To-day, I will seek not the shadowy region;
Its unsustaining vastness waxes drear;
And visions rising, legion after legion,
Bring the unreal world too strangely near.

The illusory life that she created in her stories is not enough for her today – and has its own dullness of repetition, as conveyed by the bleakness of the “unsustaining vastness” – a desert – “drear“ meaning desolate, empty, and the repeated “legion after legion” – undistinguished masses.  Conjuring up these visions, to her surprise (“strangely”), causes her to feel the same way about the world of the imagination as it does the world of “wealth and learning” – which, until today, she has been happy to view as less real (“unreal”) than her imaginary one.  Today, as the commentator says, she is going “back to nature” by going out for a walk – leaving all “worlds” behind.  Her determination is evident form the abrupt “I’ll walk”.

I'll walk, but not in old heroic traces,
And not in paths of high morality,
And not among the half-distinguished faces,
The clouded forms of long-past history.

The path she is going to take will not be one taken in her imaginary worlds, populated with knights and ladies, kings and queens who live lives of noble endeavour.  She is going back to her “roots.”

I'll walk where my own nature would be leading:
It vexes me to choose another guide:
Where the grey flocks in ferny glens are feeding;
Where the wild wind blows on the mountain side.

The poet evokes the countryside that has sustained her all her life; she has no need for a guide to understand it.  The alliteration emphasises her passion for the simple, natural world and her feeling that she is at one with the sheep on the hills and the wind blowing across it.

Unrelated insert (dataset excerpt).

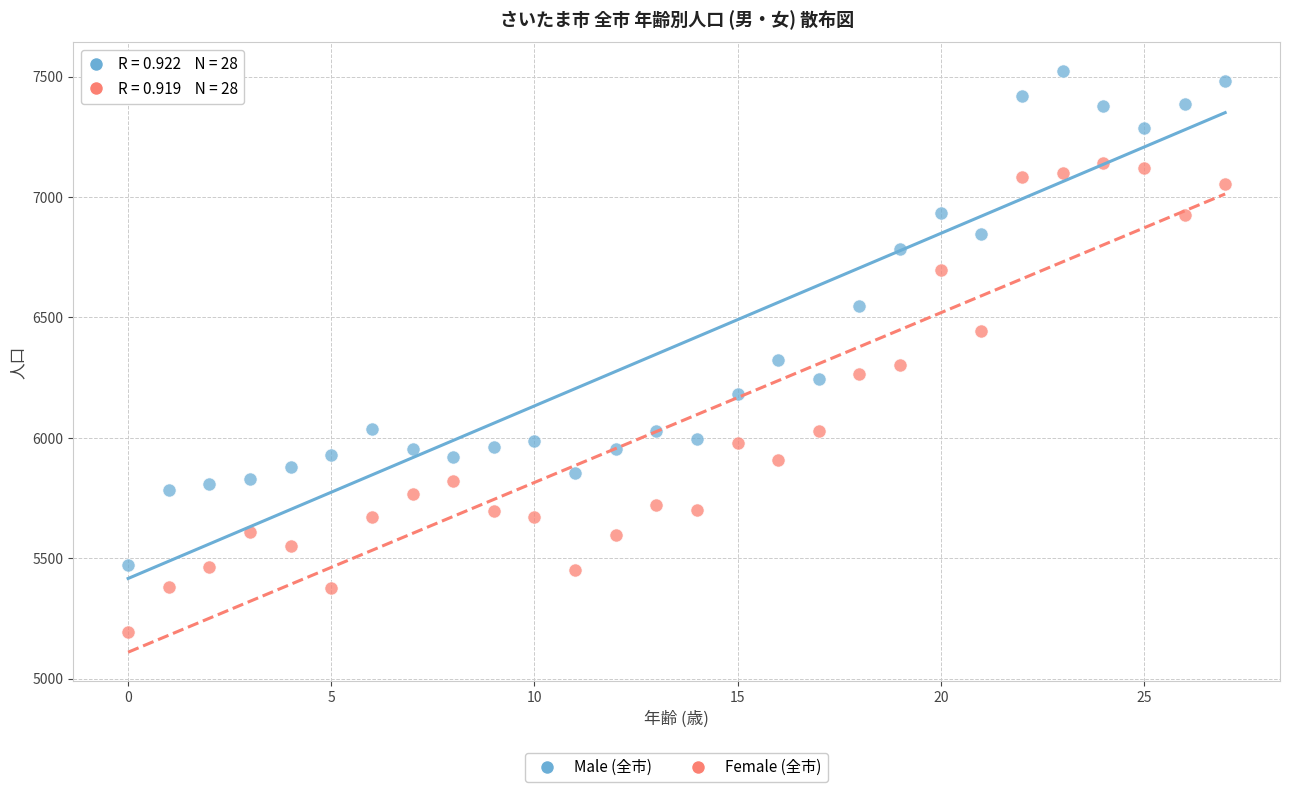

Which series contains the lowest Y value?

Female (全市)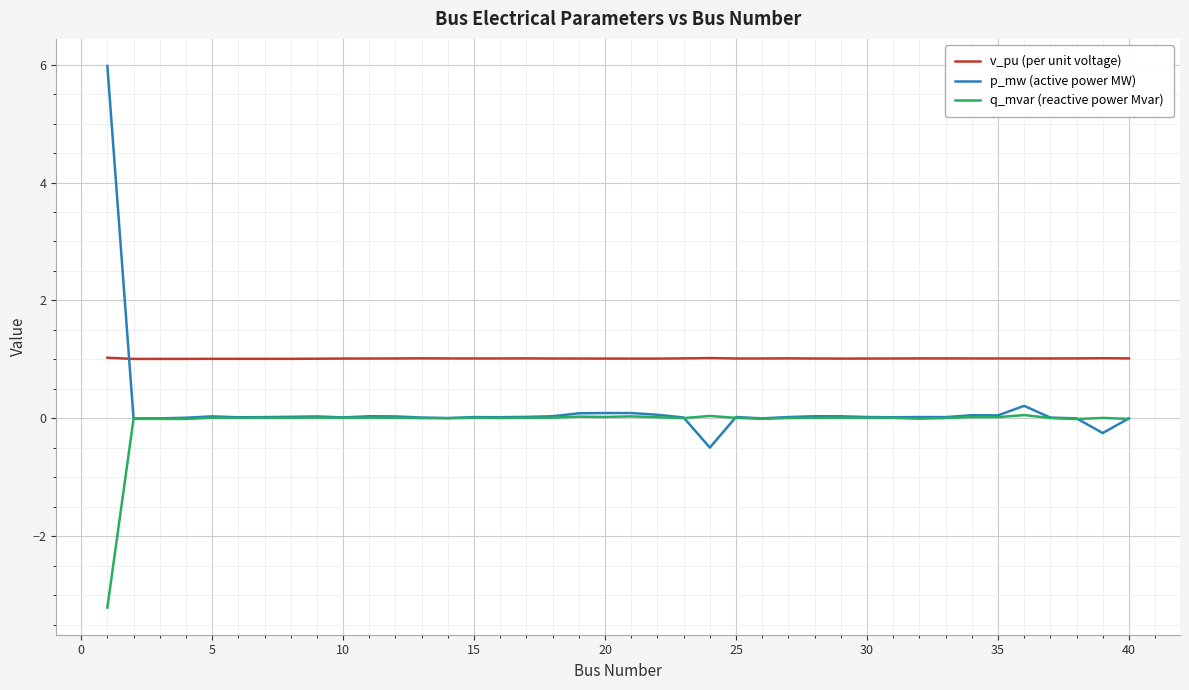

True or false: q_mvar (reactive power Mvar) and v_pu (per unit voltage) cross at least once.

False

What have those lonely mountains worth revealing?
More glory and more grief than I can tell:
The earth that wakes one human heart to feeling
Can centre both the worlds of Heaven and Hell.


The rhetorical question anticipates the cynicism of the “real world” of “wealth and learning” about the value of nature to teach.  Her robust response (in the emphatic repetition of “more”) is that it can teach us everything about triumph and failure – “glory and …grief”.  If your heart is receptive, the power of nature can make sense of the whole world and everything within it.